### EXERCISE SET
1. List every board member named in the meeting summary, including those recorded as present and those recorded as absent.
2. According to the meeting summary, what fixed income allocation did staff recommend for the fiscal year beginning July 1?

### PROVIDED PASSAGE
Thu, May 21, 2026·Sacramento, California·Administration, Investment, & Fiscal Management Board

Administration Investment and Fiscal Management Board Meeting – May 21, 2026

Discussion Breakdown

Budget and Finance92%
Procedural4%
Performance Management4%

Summary

Administration Investment and Fiscal Management Board Meeting – May 21, 2026

The board met to discuss the annual asset allocation for the upcoming fiscal year, review quarterly investment performance, and receive the quarterly investment report. Members approved a shift to a more conservative portfolio allocation and accepted performance reports. The meeting also included announcements of a staff retirement.

Consent Calendar

  • The consent calendar was approved unanimously by roll call vote. (Members present: Tamayo, Zemanudin, Chair Coletto; members absent: Colville, O'Toole.)

Discussion Items

  • Annual Asset Allocation (Item 6): Staff recommended increasing the fixed income allocation from the current level to 47.5% (with equities at 52.5%) for the fiscal year beginning July 1, to de-risk the portfolio given the fund's overfunded status (over 100% funded). Staff noted the change in interest rates since the January analysis—the 10-year Treasury had risen from 4.17% to 4.6%—making fixed income more attractive. The board retains a 5% buffer on either side of the target allocation. A board member asked whether returning to the original 50-50 split made sense given higher yields; staff responded that the 5% buffer allows flexibility without requiring a formal allocation change. Another member expressed strong support for reducing risk. The motion passed on a unanimous voice vote.

### DATASET EXTRACT
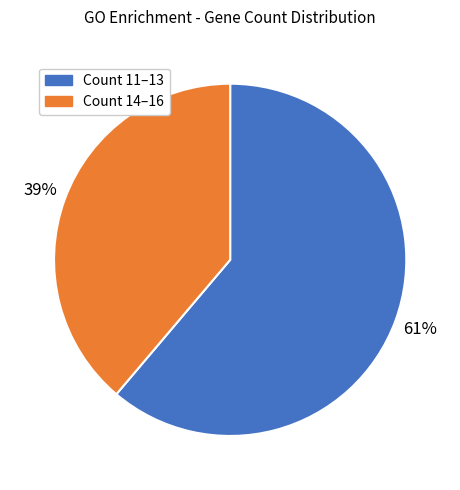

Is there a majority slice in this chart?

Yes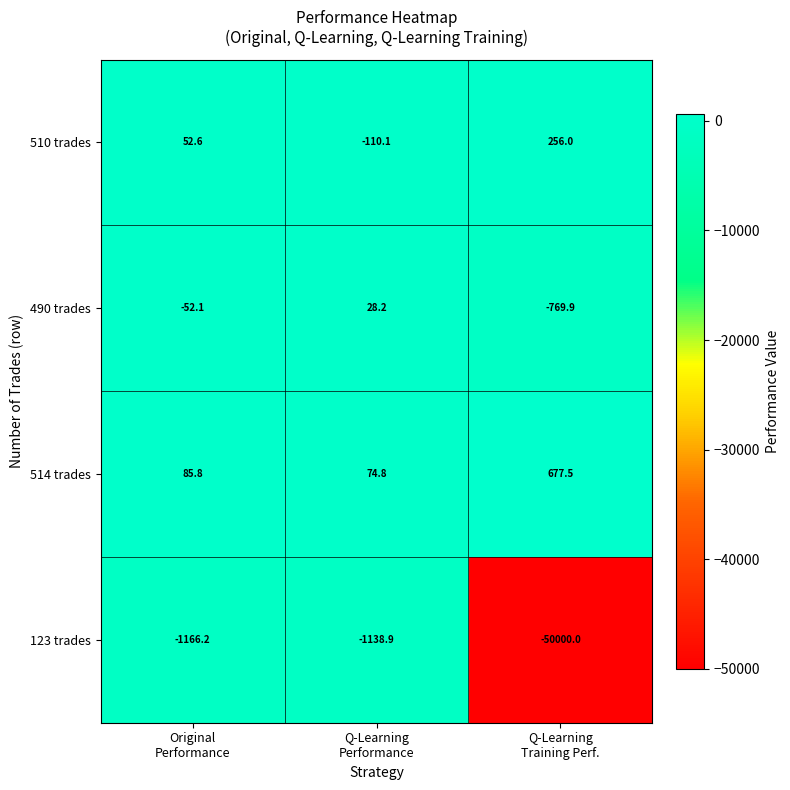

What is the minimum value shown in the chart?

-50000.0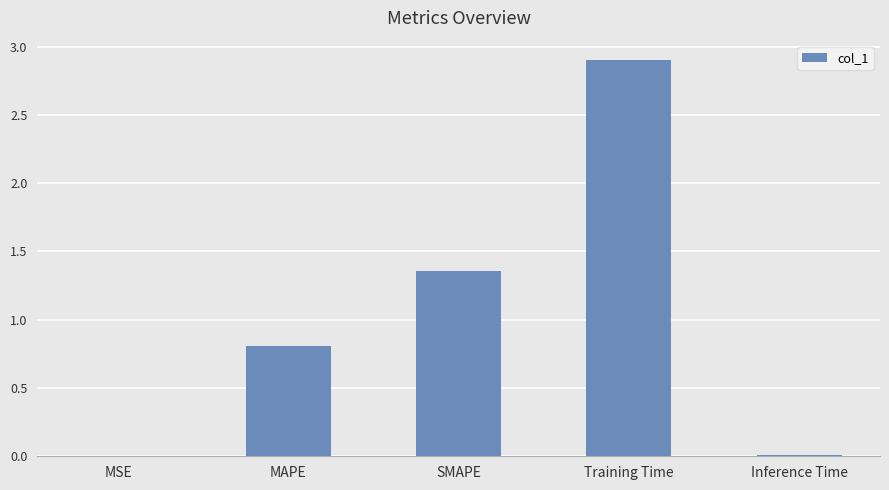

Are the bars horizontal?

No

* * *

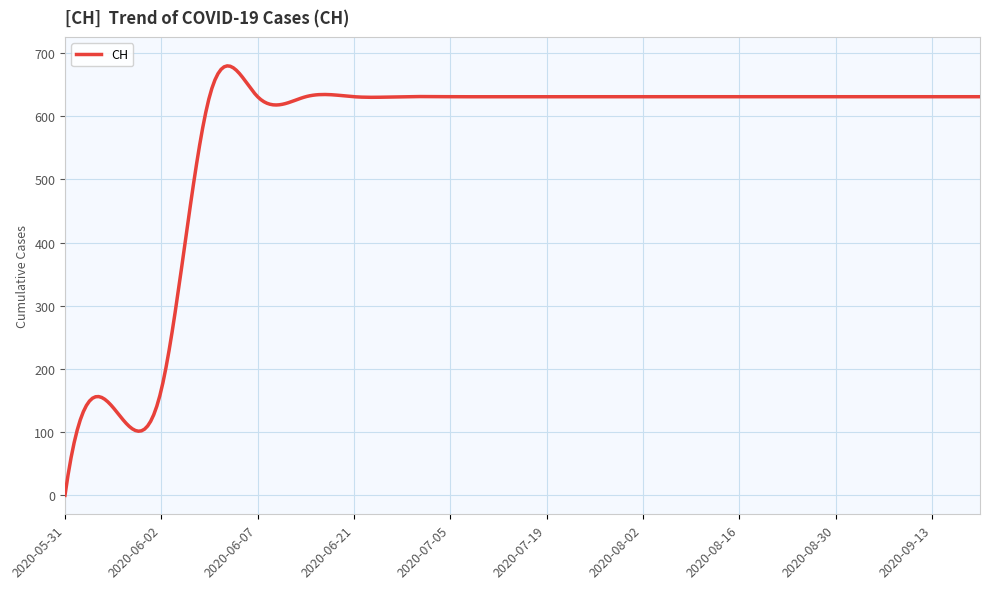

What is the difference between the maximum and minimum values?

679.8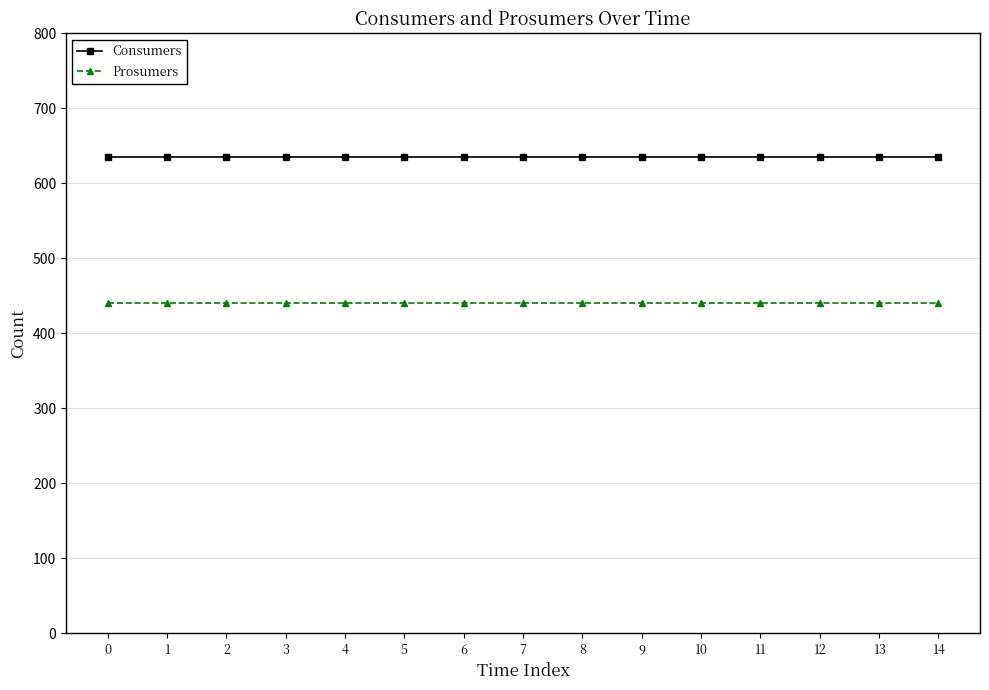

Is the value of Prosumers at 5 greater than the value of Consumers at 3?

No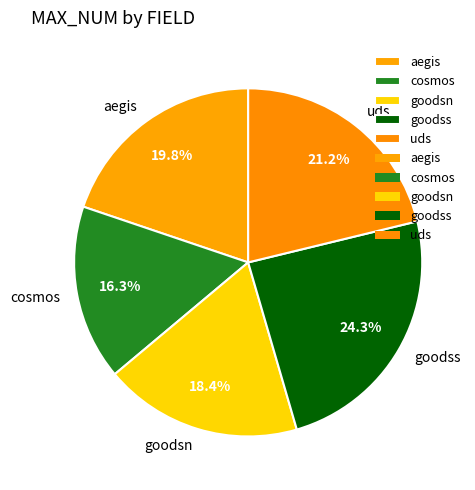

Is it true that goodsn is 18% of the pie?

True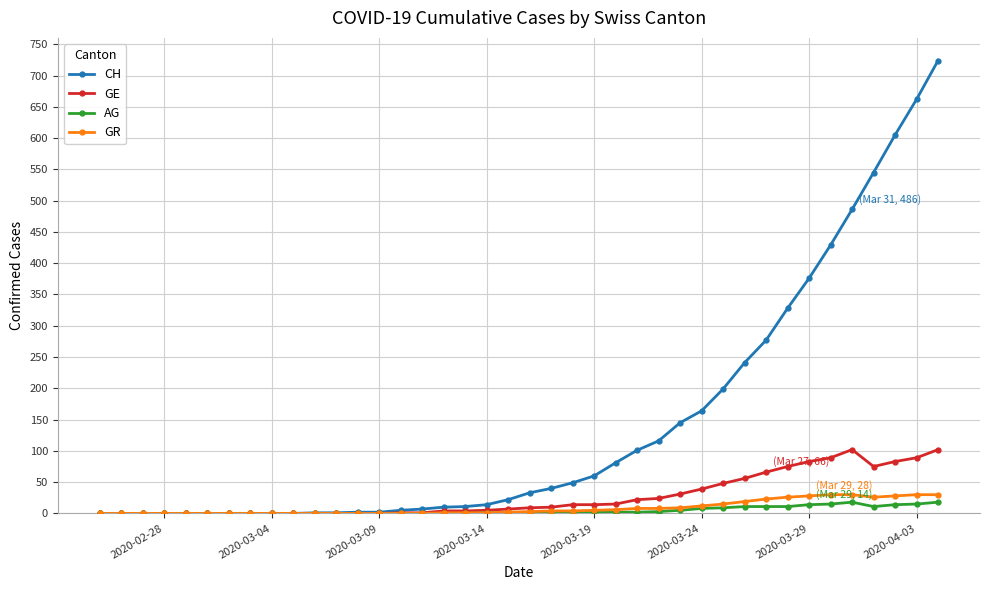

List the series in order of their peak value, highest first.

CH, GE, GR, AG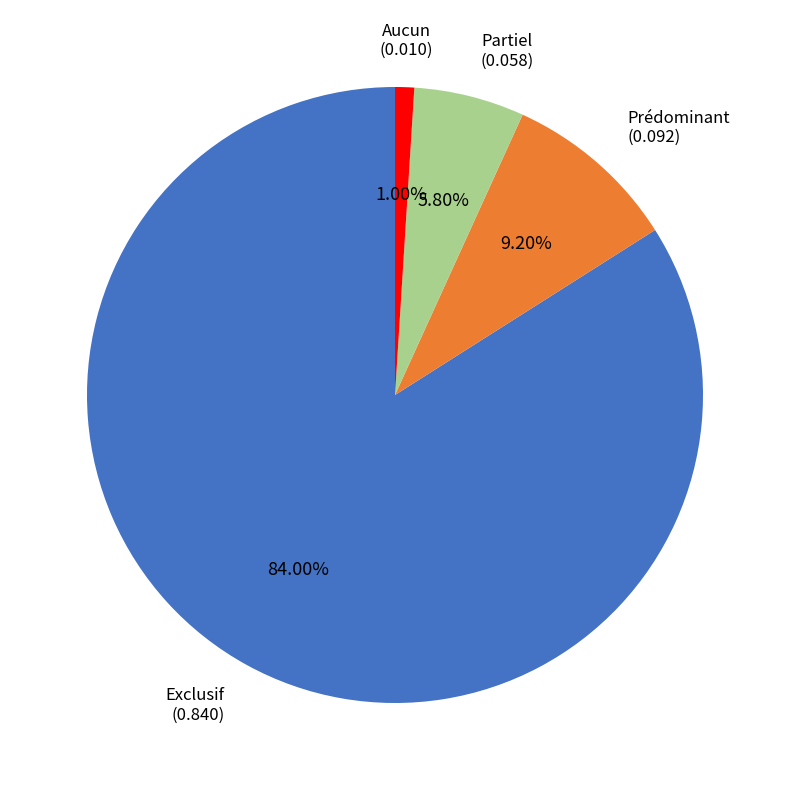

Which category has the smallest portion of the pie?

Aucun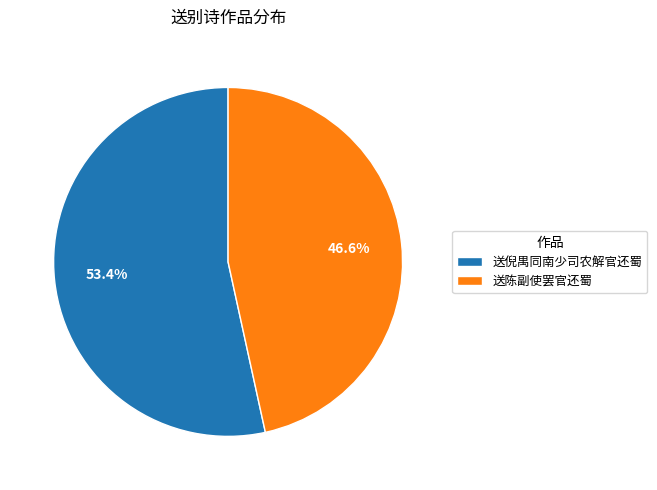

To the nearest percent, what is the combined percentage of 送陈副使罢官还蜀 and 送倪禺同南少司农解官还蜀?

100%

### SOLUTIONS TO THE EXERCISE
1. Tamayo (present), Zemanudin (present), Chair Coletto (present), Colville (absent), O'Toole (absent)

2. Staff recommended a fixed income allocation of 47.5%, with equities at 52.5%.